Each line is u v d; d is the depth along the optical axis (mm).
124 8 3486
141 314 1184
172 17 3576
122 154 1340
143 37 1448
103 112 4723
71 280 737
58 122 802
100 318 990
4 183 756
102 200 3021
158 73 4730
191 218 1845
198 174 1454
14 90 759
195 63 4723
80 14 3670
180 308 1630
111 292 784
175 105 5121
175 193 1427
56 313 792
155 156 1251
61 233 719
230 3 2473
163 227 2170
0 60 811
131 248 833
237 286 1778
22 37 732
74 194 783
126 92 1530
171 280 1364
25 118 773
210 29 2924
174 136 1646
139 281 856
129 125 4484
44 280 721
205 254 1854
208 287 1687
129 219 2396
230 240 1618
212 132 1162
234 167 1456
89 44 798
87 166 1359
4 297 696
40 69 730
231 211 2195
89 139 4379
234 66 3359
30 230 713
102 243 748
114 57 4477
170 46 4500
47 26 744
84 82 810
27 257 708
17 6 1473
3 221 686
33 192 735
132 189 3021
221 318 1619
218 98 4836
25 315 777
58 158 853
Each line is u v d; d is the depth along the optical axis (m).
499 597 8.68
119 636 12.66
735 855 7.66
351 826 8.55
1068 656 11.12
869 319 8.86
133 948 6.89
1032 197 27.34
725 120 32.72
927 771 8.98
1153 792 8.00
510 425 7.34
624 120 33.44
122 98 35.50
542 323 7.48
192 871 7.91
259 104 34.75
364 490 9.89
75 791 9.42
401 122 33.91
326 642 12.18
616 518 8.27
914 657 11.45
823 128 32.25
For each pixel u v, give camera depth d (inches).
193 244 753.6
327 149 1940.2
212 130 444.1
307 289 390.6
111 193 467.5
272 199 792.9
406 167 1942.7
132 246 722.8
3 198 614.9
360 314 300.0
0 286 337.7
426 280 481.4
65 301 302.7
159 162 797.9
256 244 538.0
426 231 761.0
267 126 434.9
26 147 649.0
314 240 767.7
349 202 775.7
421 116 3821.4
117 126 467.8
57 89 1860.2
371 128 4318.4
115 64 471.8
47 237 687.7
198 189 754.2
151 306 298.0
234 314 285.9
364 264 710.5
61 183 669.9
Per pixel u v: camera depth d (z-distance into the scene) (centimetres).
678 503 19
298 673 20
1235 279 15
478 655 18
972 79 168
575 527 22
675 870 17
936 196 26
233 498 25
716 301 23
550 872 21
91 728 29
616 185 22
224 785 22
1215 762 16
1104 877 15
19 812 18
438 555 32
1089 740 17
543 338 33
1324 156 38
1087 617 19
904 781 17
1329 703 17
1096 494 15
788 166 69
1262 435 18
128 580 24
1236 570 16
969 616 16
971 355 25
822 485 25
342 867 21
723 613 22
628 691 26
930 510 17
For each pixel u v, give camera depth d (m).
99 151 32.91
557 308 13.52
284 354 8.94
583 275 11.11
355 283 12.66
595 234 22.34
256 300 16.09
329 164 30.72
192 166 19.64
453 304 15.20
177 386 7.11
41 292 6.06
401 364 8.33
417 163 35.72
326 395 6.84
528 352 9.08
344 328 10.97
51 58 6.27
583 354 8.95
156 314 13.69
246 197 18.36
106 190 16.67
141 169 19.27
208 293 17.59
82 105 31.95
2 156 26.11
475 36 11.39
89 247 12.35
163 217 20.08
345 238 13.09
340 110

◇ ◇ ◇ ◇ ◇

Considering only the material above, set down every line from the one with "141 314 1184" to the one with "234 66 3359", inclusive, exactly as written.

141 314 1184
172 17 3576
122 154 1340
143 37 1448
103 112 4723
71 280 737
58 122 802
100 318 990
4 183 756
102 200 3021
158 73 4730
191 218 1845
198 174 1454
14 90 759
195 63 4723
80 14 3670
180 308 1630
111 292 784
175 105 5121
175 193 1427
56 313 792
155 156 1251
61 233 719
230 3 2473
163 227 2170
0 60 811
131 248 833
237 286 1778
22 37 732
74 194 783
126 92 1530
171 280 1364
25 118 773
210 29 2924
174 136 1646
139 281 856
129 125 4484
44 280 721
205 254 1854
208 287 1687
129 219 2396
230 240 1618
212 132 1162
234 167 1456
89 44 798
87 166 1359
4 297 696
40 69 730
231 211 2195
89 139 4379
234 66 3359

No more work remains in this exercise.